Me.Fieldn.ForeColor = vbGreen
End If
You might want to checkout the Conditional Formatting option on the format menu. If you want to change the entire record, select each textbox, and choose Conditional Formatting. For the condition, choose "Expression Is" and enter a boolean expression in the box to the right. Such as UCase(Left([txtName],1))>"M" if you had a control named txtName. The would set the formatting if left character of txtName was greater than M (I know...stupid example). But it does add overhead to the screen performance. Maybe if the expression used a field from your underlying query may speed it up a bit.
The technique you describe with using conditional entries works fine. However, is there a way to change one of the other attributes of a field conditionally. For example, could I disallow a field to be updated based on a conditional entry?

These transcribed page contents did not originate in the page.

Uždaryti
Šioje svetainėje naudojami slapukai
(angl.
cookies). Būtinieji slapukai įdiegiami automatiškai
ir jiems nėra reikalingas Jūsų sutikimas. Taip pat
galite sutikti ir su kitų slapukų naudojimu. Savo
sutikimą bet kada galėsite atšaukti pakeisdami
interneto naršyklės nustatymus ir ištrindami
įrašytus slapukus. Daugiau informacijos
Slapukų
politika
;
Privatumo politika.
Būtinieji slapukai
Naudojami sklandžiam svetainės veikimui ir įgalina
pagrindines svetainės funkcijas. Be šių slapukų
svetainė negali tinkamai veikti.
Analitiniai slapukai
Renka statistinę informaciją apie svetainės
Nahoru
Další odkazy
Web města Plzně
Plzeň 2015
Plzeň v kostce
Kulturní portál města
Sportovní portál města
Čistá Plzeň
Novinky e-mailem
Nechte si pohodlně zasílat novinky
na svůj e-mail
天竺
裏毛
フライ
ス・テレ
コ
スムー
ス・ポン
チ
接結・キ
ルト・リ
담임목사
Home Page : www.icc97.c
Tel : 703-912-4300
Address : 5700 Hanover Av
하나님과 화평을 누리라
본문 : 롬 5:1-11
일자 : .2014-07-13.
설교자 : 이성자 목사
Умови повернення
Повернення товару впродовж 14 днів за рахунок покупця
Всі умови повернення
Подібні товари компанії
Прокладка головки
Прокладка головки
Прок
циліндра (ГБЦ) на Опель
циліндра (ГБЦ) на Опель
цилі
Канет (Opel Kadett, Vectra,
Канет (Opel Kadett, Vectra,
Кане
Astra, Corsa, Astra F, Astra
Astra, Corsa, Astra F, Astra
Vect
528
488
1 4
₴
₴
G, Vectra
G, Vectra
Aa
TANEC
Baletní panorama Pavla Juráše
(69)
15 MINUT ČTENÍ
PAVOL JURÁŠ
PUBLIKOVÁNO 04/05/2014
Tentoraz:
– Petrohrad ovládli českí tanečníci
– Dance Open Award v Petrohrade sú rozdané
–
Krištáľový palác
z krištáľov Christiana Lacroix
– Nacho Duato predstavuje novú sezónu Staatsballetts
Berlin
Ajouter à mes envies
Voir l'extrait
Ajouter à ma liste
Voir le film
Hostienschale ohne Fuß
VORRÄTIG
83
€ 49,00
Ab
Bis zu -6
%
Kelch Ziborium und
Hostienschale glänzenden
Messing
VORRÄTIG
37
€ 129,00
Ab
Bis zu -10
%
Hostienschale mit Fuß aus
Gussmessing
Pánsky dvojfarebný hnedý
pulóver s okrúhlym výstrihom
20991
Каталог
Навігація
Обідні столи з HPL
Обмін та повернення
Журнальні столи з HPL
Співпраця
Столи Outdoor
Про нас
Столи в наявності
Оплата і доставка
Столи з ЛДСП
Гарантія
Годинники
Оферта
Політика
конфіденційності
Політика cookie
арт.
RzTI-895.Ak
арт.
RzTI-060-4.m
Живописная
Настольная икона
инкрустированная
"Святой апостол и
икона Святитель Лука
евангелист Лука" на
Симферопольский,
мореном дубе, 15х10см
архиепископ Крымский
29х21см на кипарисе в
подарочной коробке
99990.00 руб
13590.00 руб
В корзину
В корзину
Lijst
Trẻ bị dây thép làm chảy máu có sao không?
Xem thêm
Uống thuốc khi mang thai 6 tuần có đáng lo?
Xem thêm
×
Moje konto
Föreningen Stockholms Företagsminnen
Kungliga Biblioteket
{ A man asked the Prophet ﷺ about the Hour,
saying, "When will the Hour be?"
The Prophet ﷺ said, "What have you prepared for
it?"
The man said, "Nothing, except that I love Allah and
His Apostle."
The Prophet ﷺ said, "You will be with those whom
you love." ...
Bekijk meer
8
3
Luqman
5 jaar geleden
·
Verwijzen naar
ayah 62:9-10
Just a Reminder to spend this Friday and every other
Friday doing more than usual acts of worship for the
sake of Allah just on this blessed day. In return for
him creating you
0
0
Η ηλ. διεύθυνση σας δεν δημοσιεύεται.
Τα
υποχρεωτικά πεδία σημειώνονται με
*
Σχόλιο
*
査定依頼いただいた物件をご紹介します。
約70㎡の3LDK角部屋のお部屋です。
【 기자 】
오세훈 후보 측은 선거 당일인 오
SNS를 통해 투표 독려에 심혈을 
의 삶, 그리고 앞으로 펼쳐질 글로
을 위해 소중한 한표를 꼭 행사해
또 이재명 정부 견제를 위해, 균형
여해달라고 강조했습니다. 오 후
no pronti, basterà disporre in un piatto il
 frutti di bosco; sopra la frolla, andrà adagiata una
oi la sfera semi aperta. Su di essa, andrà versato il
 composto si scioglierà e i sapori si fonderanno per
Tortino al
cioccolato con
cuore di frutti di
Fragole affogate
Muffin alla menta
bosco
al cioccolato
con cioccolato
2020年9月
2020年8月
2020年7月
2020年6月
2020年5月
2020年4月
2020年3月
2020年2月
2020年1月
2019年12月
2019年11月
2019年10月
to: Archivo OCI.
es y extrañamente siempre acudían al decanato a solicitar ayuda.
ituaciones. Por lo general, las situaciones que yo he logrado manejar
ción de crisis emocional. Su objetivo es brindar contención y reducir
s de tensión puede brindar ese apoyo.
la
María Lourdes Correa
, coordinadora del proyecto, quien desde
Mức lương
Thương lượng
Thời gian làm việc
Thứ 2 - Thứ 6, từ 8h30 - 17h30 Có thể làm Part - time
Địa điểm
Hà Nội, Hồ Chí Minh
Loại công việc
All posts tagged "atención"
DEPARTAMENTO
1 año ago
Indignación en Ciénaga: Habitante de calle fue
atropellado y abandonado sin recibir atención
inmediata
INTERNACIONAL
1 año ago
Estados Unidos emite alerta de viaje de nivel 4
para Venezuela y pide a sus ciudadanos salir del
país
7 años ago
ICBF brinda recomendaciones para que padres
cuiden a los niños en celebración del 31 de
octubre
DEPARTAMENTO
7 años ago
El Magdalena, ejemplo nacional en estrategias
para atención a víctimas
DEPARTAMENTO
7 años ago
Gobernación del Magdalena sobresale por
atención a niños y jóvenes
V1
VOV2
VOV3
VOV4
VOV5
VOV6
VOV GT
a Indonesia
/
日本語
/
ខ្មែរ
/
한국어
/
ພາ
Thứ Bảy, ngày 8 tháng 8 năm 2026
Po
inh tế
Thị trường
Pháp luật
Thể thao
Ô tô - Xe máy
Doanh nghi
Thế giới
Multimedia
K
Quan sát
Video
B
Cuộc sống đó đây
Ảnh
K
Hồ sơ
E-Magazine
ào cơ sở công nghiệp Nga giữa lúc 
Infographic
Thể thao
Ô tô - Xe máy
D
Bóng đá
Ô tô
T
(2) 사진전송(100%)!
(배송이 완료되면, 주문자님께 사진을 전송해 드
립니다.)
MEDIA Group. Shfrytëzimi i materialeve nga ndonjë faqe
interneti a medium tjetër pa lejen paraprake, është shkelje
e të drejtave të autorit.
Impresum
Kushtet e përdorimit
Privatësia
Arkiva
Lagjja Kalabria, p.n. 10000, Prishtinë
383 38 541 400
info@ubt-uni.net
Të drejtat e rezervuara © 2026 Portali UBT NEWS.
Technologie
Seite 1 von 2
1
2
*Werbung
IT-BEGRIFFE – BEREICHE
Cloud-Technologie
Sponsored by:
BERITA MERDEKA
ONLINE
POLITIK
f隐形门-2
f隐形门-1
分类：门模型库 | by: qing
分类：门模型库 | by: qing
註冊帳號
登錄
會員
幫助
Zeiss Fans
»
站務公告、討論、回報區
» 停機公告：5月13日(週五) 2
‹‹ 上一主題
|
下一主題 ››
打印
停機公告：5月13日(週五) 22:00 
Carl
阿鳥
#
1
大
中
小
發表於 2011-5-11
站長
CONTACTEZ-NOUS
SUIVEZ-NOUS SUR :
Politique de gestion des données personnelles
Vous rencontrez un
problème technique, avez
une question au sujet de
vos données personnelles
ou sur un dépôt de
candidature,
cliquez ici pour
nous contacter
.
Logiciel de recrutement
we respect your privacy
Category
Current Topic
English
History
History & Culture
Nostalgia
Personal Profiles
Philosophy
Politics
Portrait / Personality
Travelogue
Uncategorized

Technically...Yes. But the Current event fires everytime user changes records, so in essence it would lock or unlock the record user is currently editing.
i have a similar issue trying to get the backcolor of a text box to change based on the value in another field.
What i am trying to do is allow the user to pick a color to associate it with a specific record.
i can pop up the Color window and get the long value that represents the color and store that with the record no problem.
Using the 'on current' event i can get the backcoor of my text box to display... but that changes the backcolor of all instances of the text box, where as i need each one to be a different color.
Any ideas what i can do...
it seems a shame there is no onformat event like on reports that i can use!
Did you ever find an answer to this
I am trying to do the same thing
Field1 on record 1 green because value is greater than 0
Field1 on record 5 red because value is negative
John, you should be able to use the Conditional Formatting that sfm6s524 speaks of in their first post. If that doesn't work, you may not be able to do what you want. Continuous forms work the same way a single view form does but the difference is you can see all the records. The record you are working in (that has the focus), is the one that will dictate what the formatting looks like in the rest of the records. The Conditional Formatting is designed to specifically address some, BUT NOT ALL, of the issues with this.
Good luck.
You might want to check out thread702-661512. You may get some ideas from that. Bill Power's example worked for me. I think he has one on one of his link's in the post.